• _AIM OF THE TASK_
Output the records below verbatim, minus the pictures.

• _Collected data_
<<<<
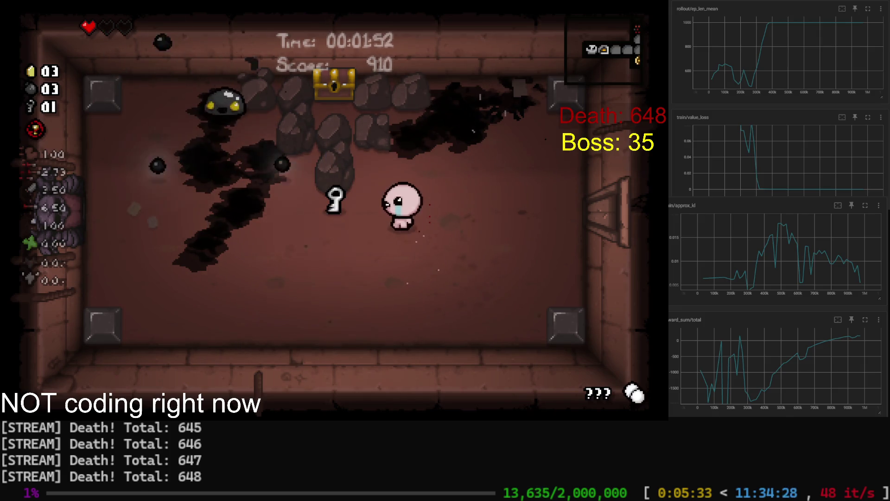
key("a")
key("Left")
key("d")
key("d")
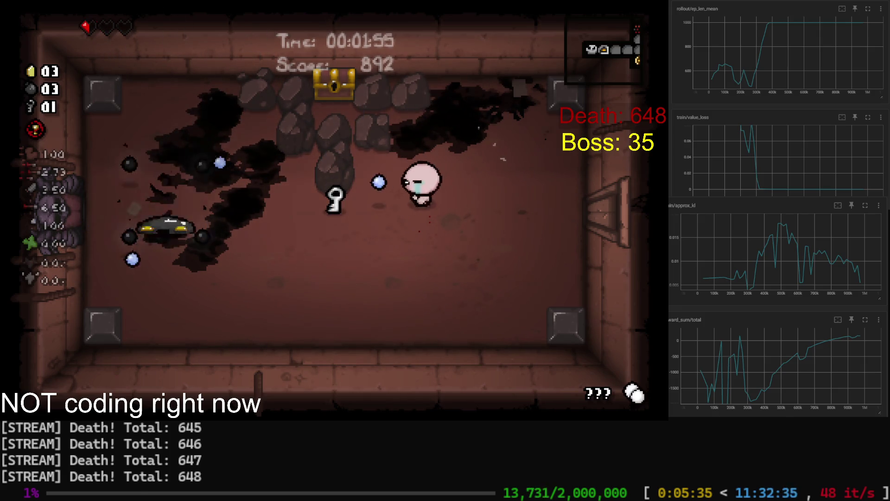
key("Left")
key("s")
key("d")
key("d")
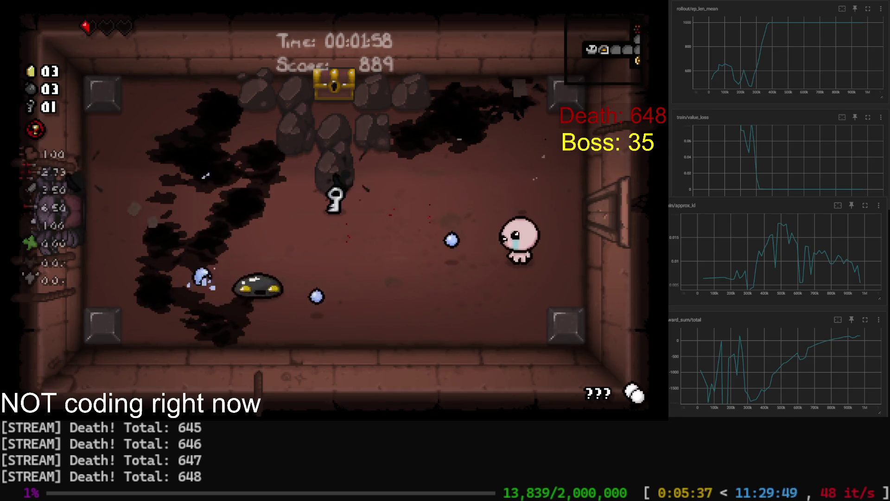
key("s")
key("d")
key("Left")
Work up and across to the room's right side while shooting left
key("w")
key("Left")
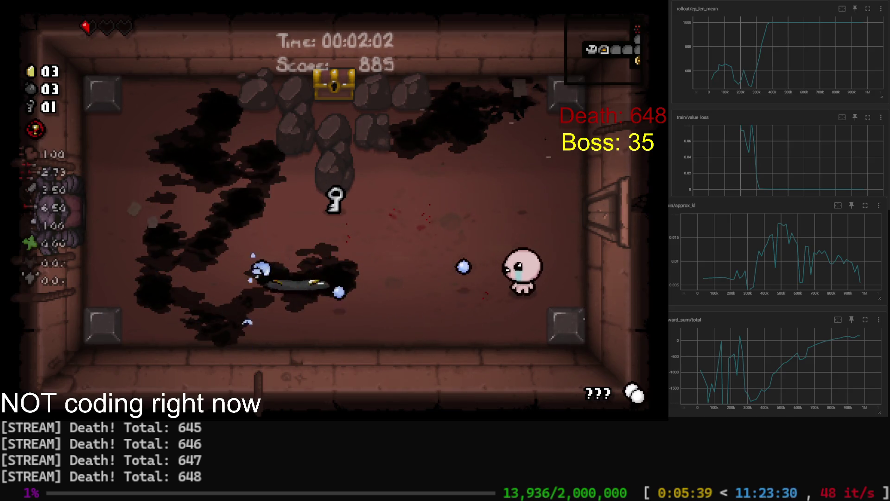
key("d")
key("w")
key("a")
key("d")
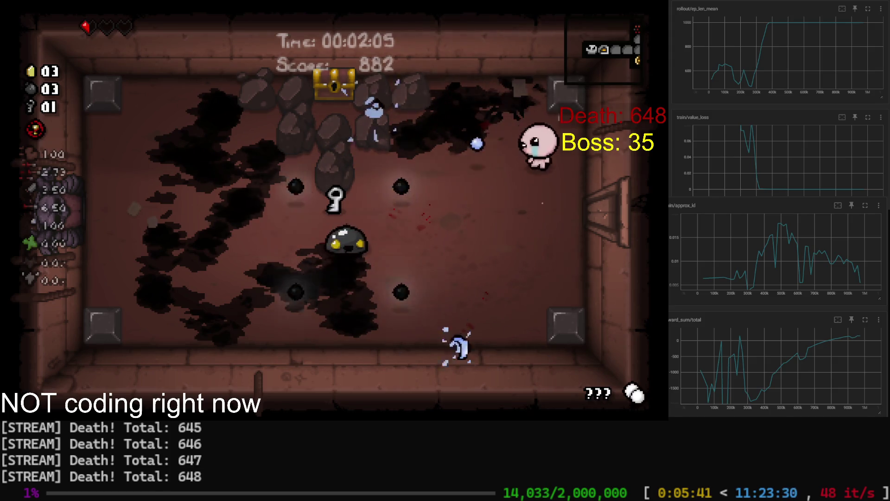
key("s")
key("d")
key("Left")
key("Left")
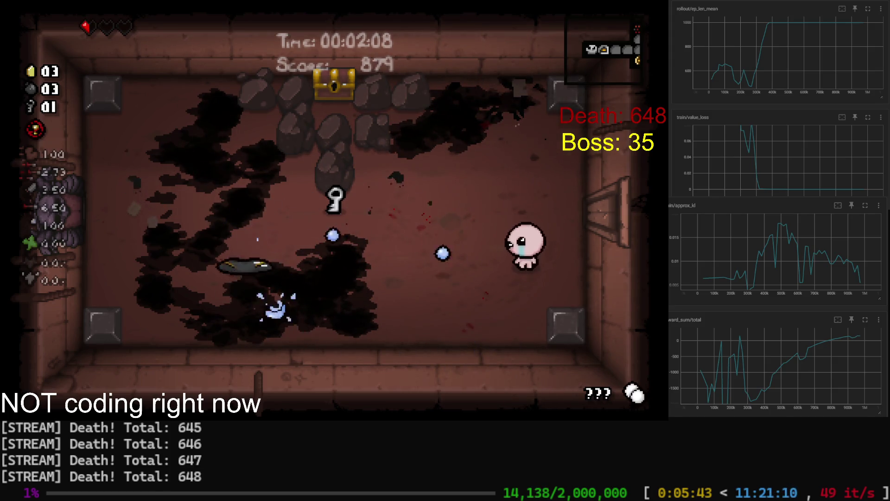
key("a")
key("w")
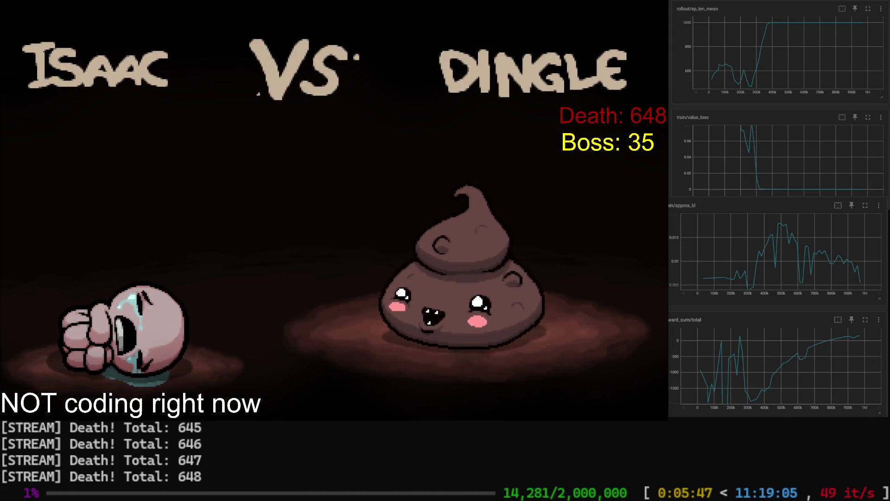
Fight the poop boss from the right side, firing left and dodging up and down
key("Left")
key("s")
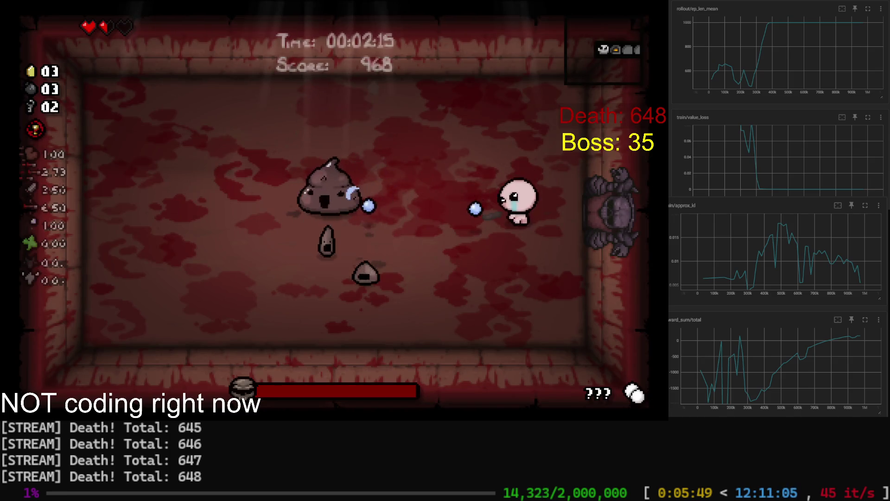
key("s")
key("w")
key("a")
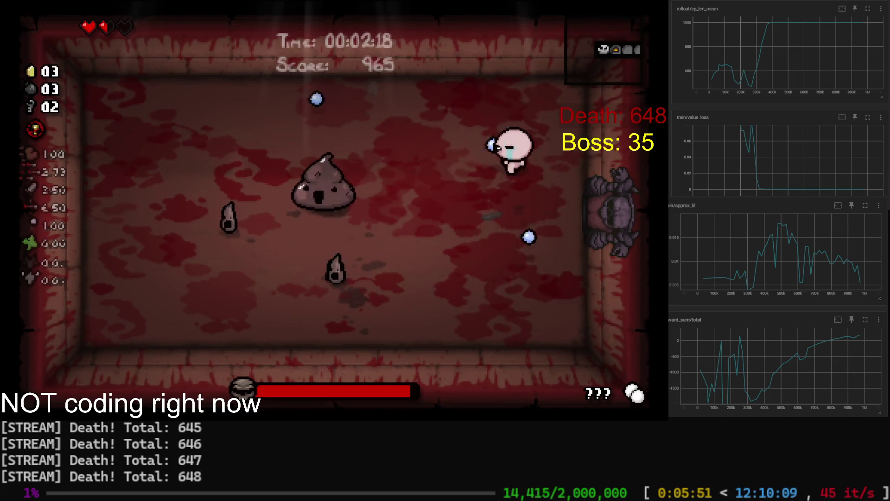
key("s")
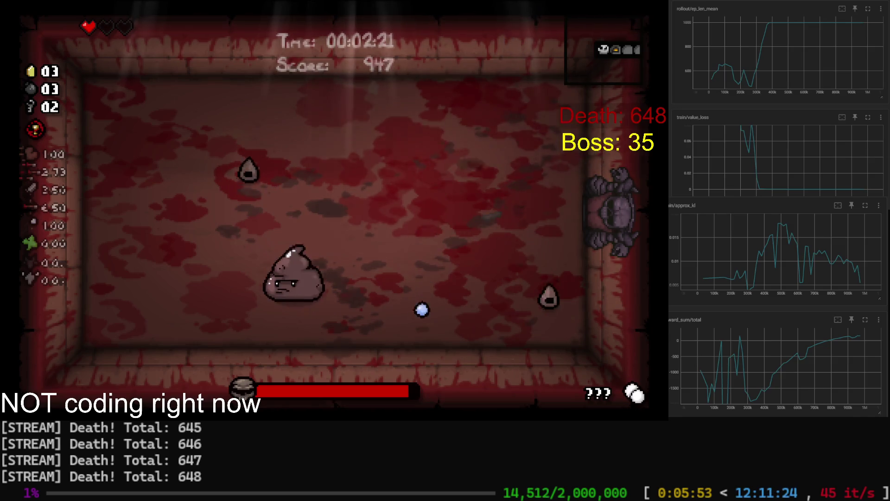
key("w")
Circle toward the centre and top wall, then move down into the boss and die (649 deaths)
key("s")
key("a")
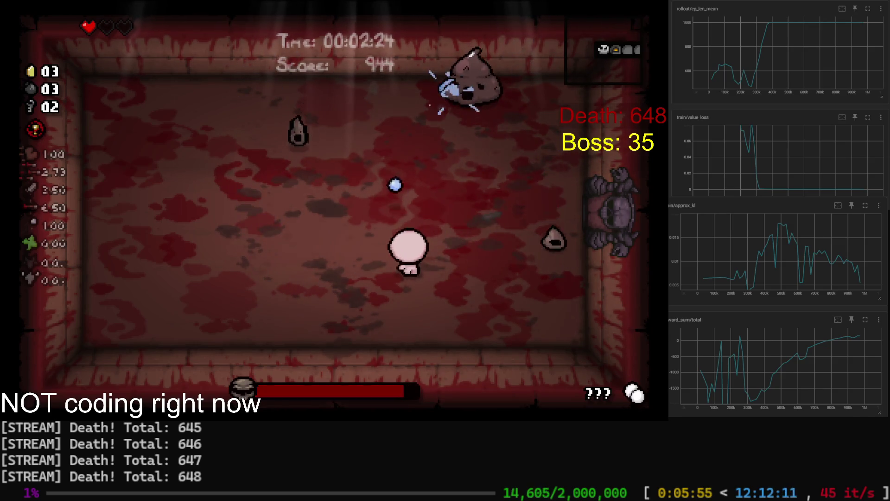
key("a")
key("w")
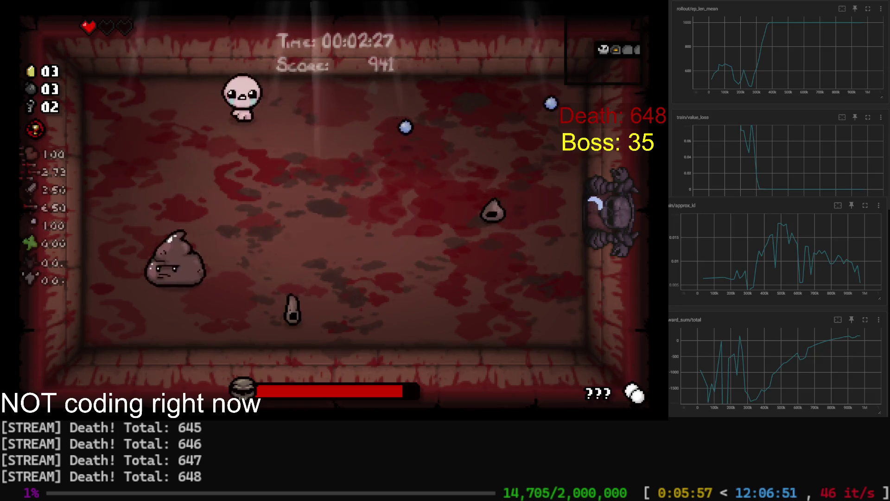
key("s")
key("d")
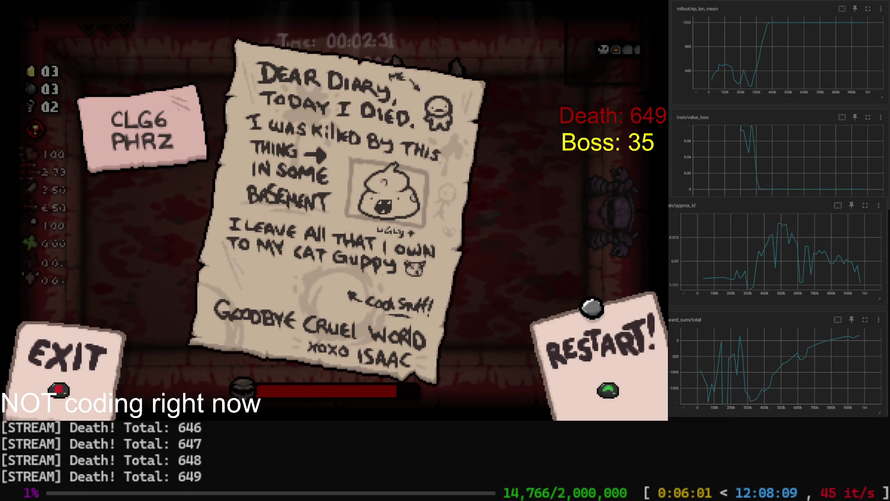
Dismiss the death diary, walk left into the item room and pick up Mega Bean
key("Return")
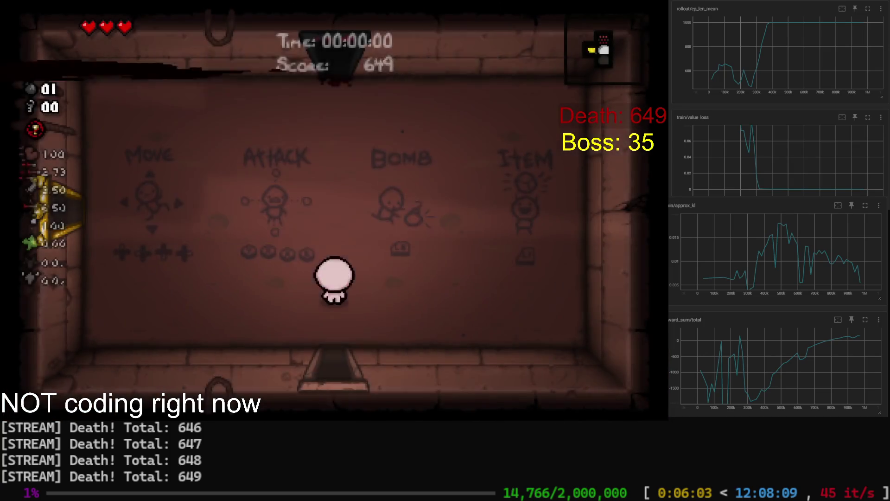
key("a")
key("s")
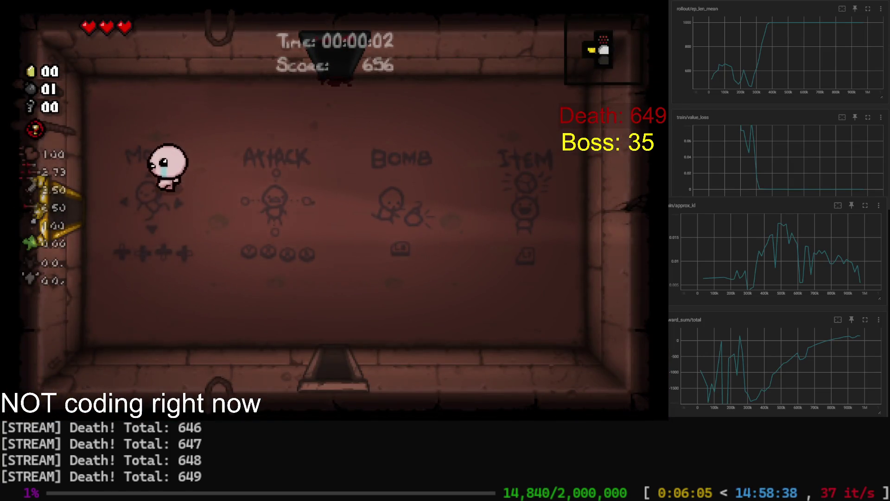
key("w")
key("a")
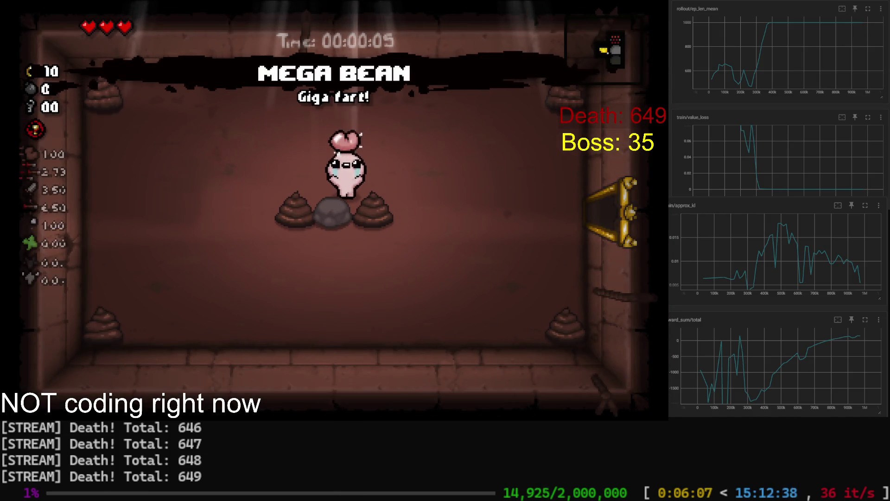
key("w")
>>>>
• _RESPONSE AREA_
key("a")
key("Left")
key("d")
key("d")
key("Left")
key("s")
key("d")
key("d")
key("s")
key("d")
key("Left")
Work up and across to the room's right side while shooting left
key("w")
key("Left")
key("d")
key("w")
key("a")
key("d")
key("s")
key("d")
key("Left")
key("Left")
key("a")
key("w")
Fight the poop boss from the right side, firing left and dodging up and down
key("Left")
key("s")
key("s")
key("w")
key("a")
key("s")
key("w")
Circle toward the centre and top wall, then move down into the boss and die (649 deaths)
key("s")
key("a")
key("a")
key("w")
key("s")
key("d")
Dismiss the death diary, walk left into the item room and pick up Mega Bean
key("Return")
key("a")
key("s")
key("w")
key("a")
key("w")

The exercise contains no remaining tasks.